This book is an excellent introduction to this complicated culture war in which the defenders of property, religion and tradition took up arms against a Republican government committed to social reform, devolution and secularisation.
In the early 1930s the Republican government had begun with modest reforms aimed at improving the lot of the country's poor. However, even as early as 1931, the Constituent Assembly approved an amended draft that, while creating a democratic, secular system, also introduced measures which many Spanish people thought an irreligious assault on Spanish tradition. It legalised divorce, permitted the state to expropriate private property for reasons of broader social utility, introduced free, obligatory, secular education for all, dissolved the Jesuits and banned religious communities of nuns, priests and brothers from teaching even in private schools [the unamended draft would have dissolved all religious orders outright]. Many conservatives, including very modest property owners as well as the wealthy, feared that once the balance began to shift so far leftwards revolutionary claims for redistribution of wealth would overwhelm them.
As the decade progressed the Republican government - racked by internecine conflicts between socialists, anarchists and communists, began to lose control.

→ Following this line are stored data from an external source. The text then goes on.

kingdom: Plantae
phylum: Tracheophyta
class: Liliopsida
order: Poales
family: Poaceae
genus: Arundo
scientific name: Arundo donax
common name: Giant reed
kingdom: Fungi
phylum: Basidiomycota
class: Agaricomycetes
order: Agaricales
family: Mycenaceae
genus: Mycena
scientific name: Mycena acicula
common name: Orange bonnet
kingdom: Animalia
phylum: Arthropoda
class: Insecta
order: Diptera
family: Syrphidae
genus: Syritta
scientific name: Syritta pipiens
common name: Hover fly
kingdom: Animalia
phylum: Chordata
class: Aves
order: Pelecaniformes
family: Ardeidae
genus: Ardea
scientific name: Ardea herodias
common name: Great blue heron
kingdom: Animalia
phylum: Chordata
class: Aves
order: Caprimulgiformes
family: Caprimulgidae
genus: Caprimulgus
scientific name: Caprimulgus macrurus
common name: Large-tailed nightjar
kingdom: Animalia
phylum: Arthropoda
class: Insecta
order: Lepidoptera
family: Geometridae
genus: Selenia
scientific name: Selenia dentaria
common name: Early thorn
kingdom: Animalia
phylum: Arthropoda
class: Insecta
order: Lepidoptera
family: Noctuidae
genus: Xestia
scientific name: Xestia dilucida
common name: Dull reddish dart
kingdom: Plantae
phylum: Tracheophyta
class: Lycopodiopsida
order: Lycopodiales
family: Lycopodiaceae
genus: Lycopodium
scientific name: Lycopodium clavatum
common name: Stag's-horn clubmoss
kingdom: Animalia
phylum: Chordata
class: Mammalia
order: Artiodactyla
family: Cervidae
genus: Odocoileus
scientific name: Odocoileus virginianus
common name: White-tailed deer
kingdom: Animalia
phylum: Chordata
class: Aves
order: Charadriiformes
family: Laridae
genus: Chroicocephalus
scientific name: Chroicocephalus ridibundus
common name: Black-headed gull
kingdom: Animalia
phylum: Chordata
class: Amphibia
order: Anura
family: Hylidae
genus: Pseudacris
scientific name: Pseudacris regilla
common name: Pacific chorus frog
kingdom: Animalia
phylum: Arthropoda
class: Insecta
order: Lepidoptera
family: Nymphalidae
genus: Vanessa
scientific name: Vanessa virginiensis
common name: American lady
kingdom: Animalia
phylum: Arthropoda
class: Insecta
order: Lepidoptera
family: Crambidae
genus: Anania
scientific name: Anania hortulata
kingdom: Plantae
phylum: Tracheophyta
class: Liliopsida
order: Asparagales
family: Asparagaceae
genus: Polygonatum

Churches and convents were burned and in July 1936 a former Finance Minister was arrested by uniformed police officers, driven away in a police car and shot. His body was left in the public morgue. The killing of a major political leader while in the custody of law enforcement officers was too much for Spanish conservatives. They concluded the government had totally lost control since its own officers were now dealing out summary executions as though the courts did not exist. A military coup - which had been planned for some time, started in Morocco under the leadership of General Franco who had been flown there from the Canary Islands.
During the following three years the forces of Spanish conservatism waged what many of them saw as a religious crusade against atheistic communism. Germany, Italy and the Soviet Union were all drawn in to the conflict. Many other countries refused to get involved. Accounts of revolution, expropriations and anti-clerical atrocities in Republican Spain frightened conservatives everywhere. Selling arms to a democratically elected government threatened by military coup was one thing. Aiding an atheistic social revolution that killed priests and landlords was quite another. Franco's eventual triumph became inevitable.